Review: ‘Train to Busan Presents: Peninsula’ aims to capture original glory

The follow-up to Yeon Sang-ho landmark Train to Busan attempts to recapture the original’s magic.

Rating: 3.5 out of 5.

There are few finales as gut-wrenching and emotionally-pulverizing as Train to Busan. When we’re talking the zombie apocalypse, you don’t often get an ending nearly as remarkable and terribly depressing in one swift blow. It’s like that Walking Dead episode called “Killer Within” — but on steroids with heart-pounding action sequences. Four years (plus) after its release, filmmaker Yeon Sang-ho brings the next installment in his world-building pursuits. Train to Busan Presents: Peninsula (now hitting Shudder) attempts to relive the same emotional unraveling (and sometimes, it really does work quite effectively) and invites the viewer into a wasteland clinging to the high-octane thrills of the original, even if those moments don’t pay off in the same fashion.

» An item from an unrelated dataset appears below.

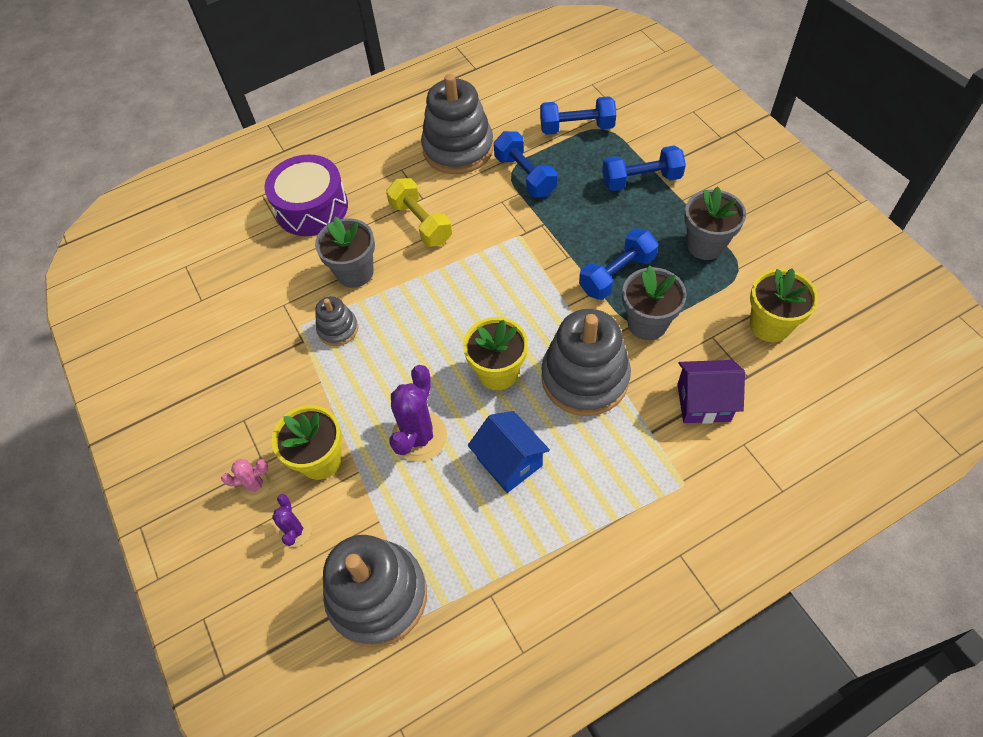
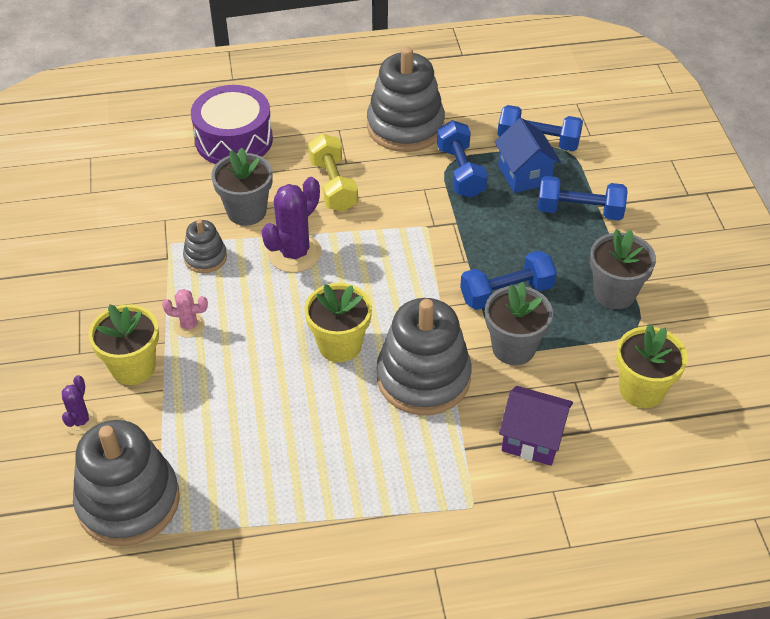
camera: 15 degrees right, 10 degrees down
(255, 485) = (64, 369): pink cactus -> pink cactus (189, 326)
(419, 436) = (235, 377): purple cactus -> purple cactus (294, 253)
(509, 462) = (310, 429): blue house -> blue house (524, 175)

Opening during the contagion’s inception, Peninsula follows a young soldier named Jung-seok (Gang Dong-won), who’s trying to do right by his sister and her family and hold up his civic duty to the state and follow protocol. While on a contained vessel bound for Hong Kong, panic breaks out when it’s discovered one of its passengers has turned; mayhem and bloodshed ensue, resulting in an early rug-pulling in the story — becoming clear Sang-ho isn’t messing around. This emotional hard-left is upsetting, yet leaves the viewer captivated on what possible could come next.

Four years later, cemented in strangely inserted talk-show clips, Jung-seok has made a suitable, if not totally satisfactory, life for himself. Beholden to a local gangster and his men, he is soon sent on a mission to return to South Korea, alongside his brother-in-law Chul-min (Kim Do-yoon), to retrieve a truck purported to contain loads of cash. It seems like a silly assignment, considering money is of so little use these days, but therein underscores the desperation the film presents. These survivors, many of whom are simply grasping at a world that no longer exists, must discard their predisposed beliefs and way of life if they have any intention of lasting.

Peninsula‘s high-stakes are certainly nail-biting, as Jung-seok and his comrades come under siege from the dead things and the unseen living who seek to side-track them. Where Train to Busan worked so well because of its tight-knit locations, Peninsula aims to expand the world with distracting CGI elements, zipping from Fast & the Furious chase sequences and a mall setting that’s been renovated into a zombie colosseum. The pieces are all there for an effective, spiritual follow-up, but rehashing many beats of the original, from the singular character with a very flawed moral compass that leads to senseless deaths to the use of children for emotional sappiness, leaves it fading in the shadows. Still, Peninsula is a fun, flesh-eating entry, packing just enough punch to warrant a rewatch.